Writing – 20 Minutes – After having a conversation, we switch to a time of writing. Typically, we continue discussing the topic of the day. I will provide a question that fits the topic and a sample answer for the students. I will then scaffold it further by providing a sentence frame. This gives me opportunities to introduce new vocabulary, strengthen vocabulary they have learned in their English classes, or reinforce different language structures, which they are going over in their English Classes.
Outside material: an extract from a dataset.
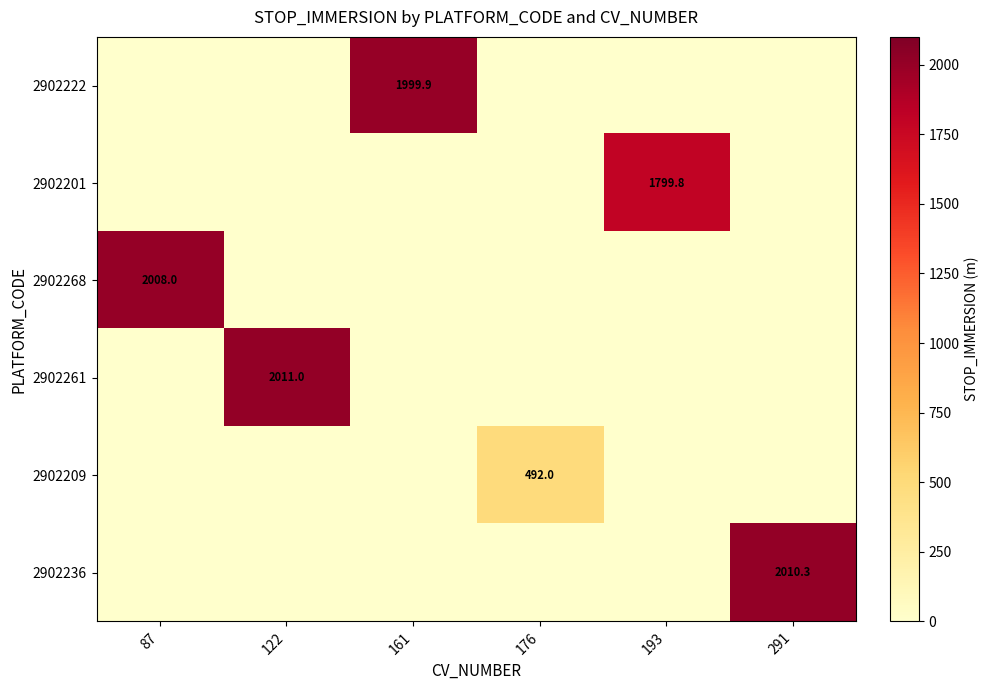

What is the difference between the highest and lowest values at 87?

2008.0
Currently, the boys are working on describing different people. Last week, we made a Venn Diagram to compare myself with one of the other teachers in the school. They first wrote sentences comparing the teachers and from there we had an oral discussion. I had students write their opinions of each teacher on the class Venn Diagram. For their next topic, I want them to describe their personalities. We will be making an “About Me” book. The cover will feature a self portrait that they will draw (they are some of the best young artists I have seen!) and the inside will feature a paragraph of their writing.
These times with the boys have been some of my favorite during the week. They are very eager to learn English and put in their full effort in order to fully understand the language. While my short class is only a supplemental course, I love my time with these boys. The fact they are choosing to stay after school for further support speaks volumes about their dedication.